Ainsi se referme sur toi la chrysalide du désert, car dès le troisième jour tu commences d'engluer tes pas dans le bitume de l'étendue. Qui te résiste t'exalte et les coups du lutteur appellent tes coups. Mais le désert reçoit les pas l'un après l'autre comme une audience démesurée qui engloutirait les paroles et te conduirait au silence. Tu t'épuises depuis l'aube, et le plateau de craie qui marque l'horizon sur ta gauche n'a point sensiblement tourné quand vient le soir. Tu t'uses comme l'enfant qui, pelletée par pelletée, te prétend déplacer la montagne. Mais elle ignore son travail. Tu es comme perdu dans une liberté démesurée et déjà s'étouffe ta ferveur. Ainsi, mon peuple, au cours de ces voyages, t'ai-je nourri chaque fois de silex et abreuvé de ronces. Je t'ai glacé de gel nocturne. Je t'ai soumis à des vents de sable si brûlants, qu'il te fallait t'accroupir contre terre, la tête encapuchonnée sous tes vêtements, la bouche pleine de crissements, suintant stérilement ton eau vers le soleil. Et l'expérience m'a enseigné que toute parole de consolation était inutile.

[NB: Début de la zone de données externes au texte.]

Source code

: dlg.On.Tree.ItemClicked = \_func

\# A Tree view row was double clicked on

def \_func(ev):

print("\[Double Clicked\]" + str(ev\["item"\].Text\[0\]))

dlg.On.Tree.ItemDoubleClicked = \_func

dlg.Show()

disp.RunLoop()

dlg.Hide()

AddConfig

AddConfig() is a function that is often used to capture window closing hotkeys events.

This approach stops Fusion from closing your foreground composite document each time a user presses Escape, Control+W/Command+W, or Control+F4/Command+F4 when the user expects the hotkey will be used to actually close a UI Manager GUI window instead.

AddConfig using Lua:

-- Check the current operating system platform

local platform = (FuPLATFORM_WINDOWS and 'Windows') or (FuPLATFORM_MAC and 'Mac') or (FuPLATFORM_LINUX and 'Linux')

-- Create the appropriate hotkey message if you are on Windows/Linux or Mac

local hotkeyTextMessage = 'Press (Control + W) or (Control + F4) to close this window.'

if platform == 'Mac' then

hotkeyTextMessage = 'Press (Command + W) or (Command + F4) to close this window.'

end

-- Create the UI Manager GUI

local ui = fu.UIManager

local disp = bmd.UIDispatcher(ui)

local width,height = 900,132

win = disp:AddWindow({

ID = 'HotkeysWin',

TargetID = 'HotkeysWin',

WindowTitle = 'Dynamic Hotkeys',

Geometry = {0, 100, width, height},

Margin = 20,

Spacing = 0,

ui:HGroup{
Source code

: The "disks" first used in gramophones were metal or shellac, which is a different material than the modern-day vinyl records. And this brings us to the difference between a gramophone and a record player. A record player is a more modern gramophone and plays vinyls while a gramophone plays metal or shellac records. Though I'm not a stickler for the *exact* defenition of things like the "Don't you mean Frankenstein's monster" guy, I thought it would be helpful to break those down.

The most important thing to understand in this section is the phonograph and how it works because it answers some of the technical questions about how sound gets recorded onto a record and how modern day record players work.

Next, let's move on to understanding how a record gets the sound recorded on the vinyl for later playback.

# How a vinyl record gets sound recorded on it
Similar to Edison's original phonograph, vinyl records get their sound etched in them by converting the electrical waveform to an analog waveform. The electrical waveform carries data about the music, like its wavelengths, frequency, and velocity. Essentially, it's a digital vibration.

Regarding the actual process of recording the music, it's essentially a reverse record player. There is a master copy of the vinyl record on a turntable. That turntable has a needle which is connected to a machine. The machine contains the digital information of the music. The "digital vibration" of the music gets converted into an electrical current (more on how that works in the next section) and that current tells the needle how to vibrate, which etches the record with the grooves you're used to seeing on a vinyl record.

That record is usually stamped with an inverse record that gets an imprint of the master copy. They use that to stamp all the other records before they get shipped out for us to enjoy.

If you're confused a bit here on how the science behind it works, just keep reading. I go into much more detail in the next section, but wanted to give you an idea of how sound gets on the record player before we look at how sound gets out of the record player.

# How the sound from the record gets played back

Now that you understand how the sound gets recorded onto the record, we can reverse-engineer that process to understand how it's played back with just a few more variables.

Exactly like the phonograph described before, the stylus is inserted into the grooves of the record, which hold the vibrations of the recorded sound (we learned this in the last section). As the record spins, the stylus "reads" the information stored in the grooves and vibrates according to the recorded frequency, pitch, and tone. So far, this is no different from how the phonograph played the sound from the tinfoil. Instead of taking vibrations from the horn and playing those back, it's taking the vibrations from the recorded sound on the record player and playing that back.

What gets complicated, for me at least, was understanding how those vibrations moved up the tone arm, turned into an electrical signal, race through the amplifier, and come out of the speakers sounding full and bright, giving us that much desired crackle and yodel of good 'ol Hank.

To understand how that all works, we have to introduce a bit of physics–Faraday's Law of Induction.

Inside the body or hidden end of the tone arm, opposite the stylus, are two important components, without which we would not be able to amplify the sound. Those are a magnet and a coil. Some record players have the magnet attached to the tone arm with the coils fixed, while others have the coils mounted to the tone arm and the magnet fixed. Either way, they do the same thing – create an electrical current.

«Viendra, te disais-je, un soir semblable à un fond de mer. Le sable déposé dormira en meules tranquilles. Tu marcheras, dans la fraîcheur, sur un sol élastique et dur…» Mais, te parlant, j'avais sur les lèvres un goût de mensonge, car je te sollicitais de te faire, par invention, autre que toi-même. Et, dans le silence de mon amour, je ne me scandalisais point de tes injures:
«Il se peut, Seigneur, que Tu aies raison! Dieu, peut-être demain, déguisera les survivants en foule béate. Mais que nous importent ces étrangers! Nous ne sommes pour l'instant que poignée de scorpions enfermés dans un cercle de braise!»
Et tels ils devaient être, Seigneur, pour Ta gloire.
Ou bien, purifiant le ciel comme un coup de sabre, s'éveillait dans sa cruauté nocturne le vent du nord. La terre nue se vidait de chaleur, et les hommes grelottaient comme cloués par les étoiles. Qu'avais-je à dire?
«Reviendra l'aube et la lumière. La chaleur du soleil, à la façon d'un sang, se répandra doucement dans vos membres. Les yeux fermés, vous vous connaîtrez habités par lui…»
Mais ils me répondaient:
«En place de nous, Dieu peut-être demain installera-t-il un potager de plantes heureuses qu'il engraissera dans sa bonté. Mais nous ne sommes rien cette nuit-ci qu'un carré de seigle que le vent tourmente.»
Et tels ils devaient être, Seigneur, pour Ta gloire.